Safari in iPadOS is almost as good as macOS [Opinion]


Safari in iPadOS desktop-class browsing
At WWDC, Apple Safari and Desktop Engineer Charles Ying promised iPadOS will include a full-featured browser.
Photo: Apple

Apple promised the Safari browser coming to iPads later this year will be “desktop class.” That’s a vague term, but tests with the first beta of iPadOS 13 show that it comes very close to the macOS version. There’s still room for improvement, though.

Even so, this is a major milestone for Apple’s tablets. Limitations in Safari have held the iPad back for far too long.

Many people use an iPad as their primary computer, especially when on the go. I’ve been “iPad first” since about 2012, for example. People like me need a first-class web browser, something Apple’s tablets have never offered. The mobile version of Safari was adequate for most tasks, but it came up short all too often.

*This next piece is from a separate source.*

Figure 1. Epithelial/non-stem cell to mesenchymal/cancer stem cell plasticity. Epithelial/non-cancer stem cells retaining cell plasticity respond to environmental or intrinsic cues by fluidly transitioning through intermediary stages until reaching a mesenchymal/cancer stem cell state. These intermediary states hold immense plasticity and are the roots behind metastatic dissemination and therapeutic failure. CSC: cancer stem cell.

This became completely inexcusable once iPad Pro hardware became as powerful as a MacBook. Apple obviously realized this too, and put a significantly upgraded version of Safari into iPadOS 13.

New in Safari for iPadOS

A basic, and overdue, change to Safari is it now identifies itself to every webserver as a desktop browser, and so displays the full version of webpages. Before now, Facebook, Google and other sites always served their mobile versions. It’s still possible to get a mobile version, but this is an option no longer the default.

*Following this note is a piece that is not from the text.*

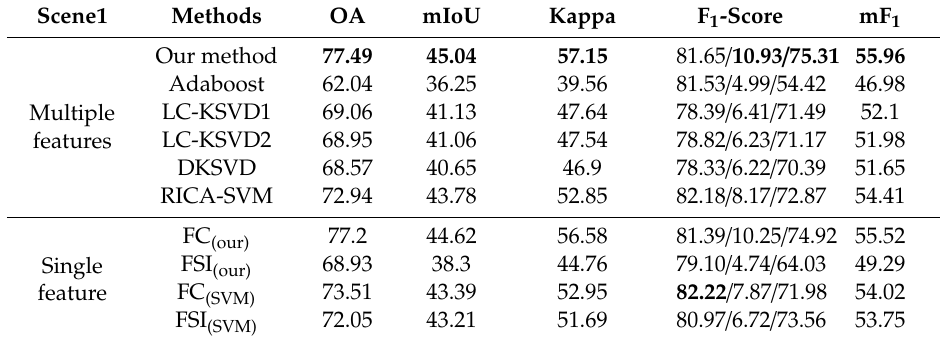
Table 2. Classification results of Scene1 (%). F 1 -score corresponds to the accuracy in terms of buildings, cars and trees. Note that the highest accuracy values are highlighted in bold.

Many people — business users and average consumers — depend on web browsers to download files off the web. With a couple of exceptions, iOS limited this to file types that could be opened into an app on the handset or tablet. With Safari’s new Download Manager, any type of file found on the Web can be transferred to the Files application. It’s also possible to upload files this way. Learn more in our guide on How to use Safari’s download manager.

Safari in iPadOS new features
Safari in iPadOS can enlarge or shrink webpages, the toolbar can be manually hidden, and more.

Unlike previous versions, this browser understands that there are different tablet sizes. Users of a 12.9-inch iPad Pro will see more than those with a 7.9-inch iPad mini when opening the same page.

There are less obvious changes. Safari on iPadOS is designed to better support websites that expect the user to have a mouse, for example. And there are tons of new keyboard shortcuts in this browser.

iPadOS and WordPress

It’s easy to make promises, so let’s see how this new version of Safari plays out in the real world.

Like many online businesses, everything on Cult of Mac is done through WordPress. An iPad Pro is my primary computer and entering and formatting articles has always been more hassle than it should be because the iOS version of Safari isn’t fully compatible with WordPress.

iPadOS goes a long way toward fixing that. Most notably, the irritating jumps that sometimes occur when touching something in a long text box are a thing of the past.

But there’s still a gap or two. The control for re-ordering links at the bottom of articles was clearly designed for a mouse and still doesn’t work on my iPad Pro, for example. There are tons of WordPress plug-ins like that one and we apparently should expect a hiccup or two.

Google, Facebook and more

As Apple promised, sites that used to always serve the mobile version now show the desktop one. That includes all the Google services and Facebook too.

There hasn’t been time for in-depth testing of every feature of all of these, but tests of commonly-used features of Gmail, Google Calendar, YouTube and Facebook found no problems.

On the other hand, it’s not possible to watch video from the Comcast Xfinity site because it requires Adobe Flash and there’s no plug-in for this version of Safari. Flash is a controversial topic, and this cable company offers an app for video, but this is an example of a site I can use on a Mac that that’s still outside the range of an iPad.

Safari in iPadOS is definitely desktop class

I’d classify the Safari browser coming to iPads in a few months as “desktop class” because that’s a nebulous description. Taking it at face value, I wouldn’t be surprised if I found a desktop computer running a browser like this.

Even so, the iPadOS version hasn’t yet reach feature parity with Safari for macOS. But it’s close. Far, far closer than any browser available to Apple table users in the past.